The timing could be scrambled in the dataset for both detectors. The time could be divided to a few thousand intervals that are in between 1 hour and 2 hours long. Your submission would contain up to 2x 50 = 100 candidate discoveries labeled by the moments of the peak, frequency, and something like the rate of the frequency increase. At most, you could make 50 discoveries if your 100 candidates were equally divided to 2 groups (Washington, Louisiana) and their "real time stamps" after the unscrambling would match with an accuracy comparable to 1 period in the waves. In reality, your success rate would be lower and you could be punished for inaccurate double hits etc. If there are some vibrations caused by something else than gravitational waves that are nevertheless expected to agree in between the two detectors, it would be nice to subtract them from the score in some controllable way (because one doesn't want to encourage the users to discover things that are not gravitational waves). I don't know what the previous sentence would mean in any detail.

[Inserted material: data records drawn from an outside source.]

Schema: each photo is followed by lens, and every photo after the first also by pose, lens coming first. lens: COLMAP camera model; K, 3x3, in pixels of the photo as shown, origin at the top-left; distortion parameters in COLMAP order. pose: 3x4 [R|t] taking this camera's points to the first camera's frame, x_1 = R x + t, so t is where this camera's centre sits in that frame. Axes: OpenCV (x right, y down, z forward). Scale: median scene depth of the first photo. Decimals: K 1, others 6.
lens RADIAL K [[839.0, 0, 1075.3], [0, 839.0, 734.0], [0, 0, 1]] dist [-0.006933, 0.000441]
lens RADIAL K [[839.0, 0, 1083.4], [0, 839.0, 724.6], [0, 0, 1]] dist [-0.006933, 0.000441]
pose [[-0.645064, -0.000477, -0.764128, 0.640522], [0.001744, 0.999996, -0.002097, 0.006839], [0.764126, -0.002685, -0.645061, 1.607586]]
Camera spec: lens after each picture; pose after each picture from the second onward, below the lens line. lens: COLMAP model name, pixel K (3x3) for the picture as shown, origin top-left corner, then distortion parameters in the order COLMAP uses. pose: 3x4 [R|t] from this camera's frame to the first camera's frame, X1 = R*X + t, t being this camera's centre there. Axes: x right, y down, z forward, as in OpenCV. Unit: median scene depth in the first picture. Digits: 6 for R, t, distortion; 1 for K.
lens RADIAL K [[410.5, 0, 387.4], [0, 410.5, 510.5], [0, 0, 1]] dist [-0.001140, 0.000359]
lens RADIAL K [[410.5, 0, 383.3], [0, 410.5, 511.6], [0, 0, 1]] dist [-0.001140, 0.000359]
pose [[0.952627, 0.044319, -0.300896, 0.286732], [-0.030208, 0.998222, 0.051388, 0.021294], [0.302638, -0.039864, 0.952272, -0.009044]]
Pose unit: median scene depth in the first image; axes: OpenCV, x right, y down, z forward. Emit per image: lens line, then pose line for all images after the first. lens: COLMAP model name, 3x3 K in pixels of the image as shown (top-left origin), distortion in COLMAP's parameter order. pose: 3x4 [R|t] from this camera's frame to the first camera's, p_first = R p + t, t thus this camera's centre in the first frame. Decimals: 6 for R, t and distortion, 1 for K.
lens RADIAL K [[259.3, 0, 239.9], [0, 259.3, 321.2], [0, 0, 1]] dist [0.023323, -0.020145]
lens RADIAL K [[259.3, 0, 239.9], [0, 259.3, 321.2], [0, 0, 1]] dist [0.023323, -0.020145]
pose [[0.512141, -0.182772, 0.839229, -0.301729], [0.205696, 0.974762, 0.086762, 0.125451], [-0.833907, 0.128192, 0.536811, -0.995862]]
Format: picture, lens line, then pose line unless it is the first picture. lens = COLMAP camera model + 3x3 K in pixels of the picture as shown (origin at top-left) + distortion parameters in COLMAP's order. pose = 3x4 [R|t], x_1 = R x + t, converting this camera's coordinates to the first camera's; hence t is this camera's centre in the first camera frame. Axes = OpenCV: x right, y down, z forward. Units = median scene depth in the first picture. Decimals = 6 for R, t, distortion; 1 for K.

Do you think it's possible? Do you have any ideas to improve the contest?

LIGO has 991 members right now but I feel that the organization looks a bit secretive and it seems rather likely to me – this is no official accusation, just a guess – that their computational methods are suboptimal and the Kaggle sort of analysts could make a meaningful contribution.

If they want to release the data publicly, maybe they should first think about a contest like that – because in that case, it could be a good idea to release the data only in some permuted or otherwise "incomplete" form.